Like all Americans, people with disabilities need health care services to stay healthy from knowledgeable health providers. The ADA has helped more people with disabilities receive that care by requiring health care providers to provide full and equal access to care.
Despite great strides over the last 30 years, people with disabilities often still encounter health care providers who lack proper training on disabilities or rely on false stereotypes and assumptions about what it means to live with a disability that can negatively impact the quality of the care they provide. Many medical training programs still lack meaningful content on the broad range of disability experiences that could help medical professionals provide a higher quality of care.
The good news is that a large body of evidence suggests early and frequent experiences with people with disabilities can improve medical students’ knowledge and attitudes about disability, increasing their comfort level as they provide care. A number of efforts have worked to fill the disability training void in health training programs and to better prepare the health care workforce to meet the needs of individuals with disabilities.
- The Alliance for Disability in Health Care Education, through funding from the Centers for Disease Control and Prevention (CDC), has competencies for health care training curricula and programs that can be adopted into new or existing public health curricula and training programs.

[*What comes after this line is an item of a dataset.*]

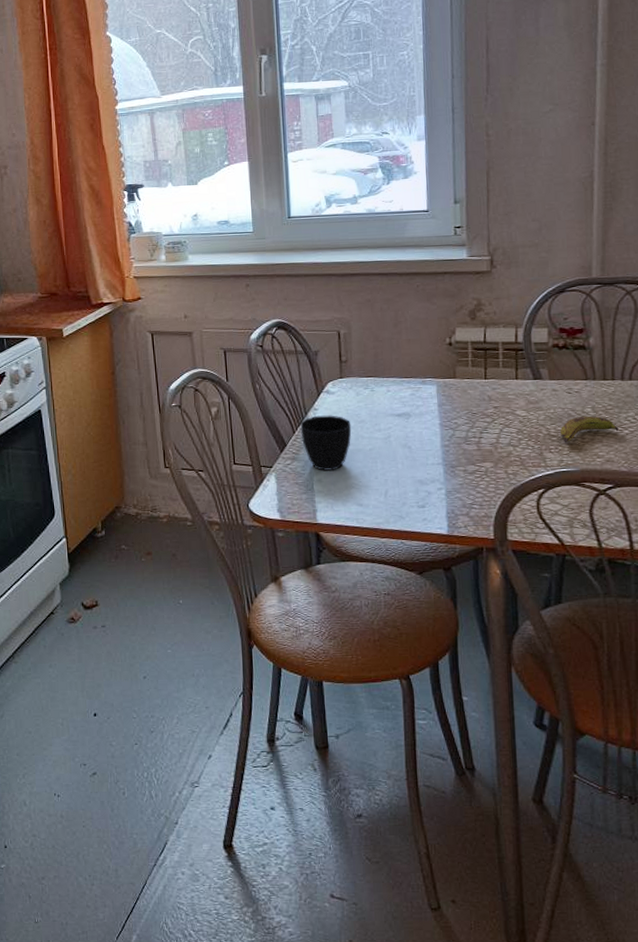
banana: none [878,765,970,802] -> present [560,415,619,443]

- The National Inclusive Curriculum for Health Education Medical (NICHE-MED), founded by the American Academy of Developmental Medicine & Dentistry (AADMD), partners with 36 medical schools to integrate disability content into the medical school curriculum.
- The ACL-funded PATH-PWIDD project is a national, cross-sector consortium of advocates, health care providers, community-based workers, leaders in health care workforce education, policy experts, and academics that has been integrating high-impact and inclusive learning activities into an interprofessional education (IPE) curriculum for a more competent healthcare workforce better equipped to care for persons with intellectual and developmental disabilities.
The ADA has helped people with disabilities access care by addressing critical barriers like facility accessibility, communication, and reasonable accommodations. These workforce and training initiatives build on that progress by improving the quality of care that people with disabilities receive.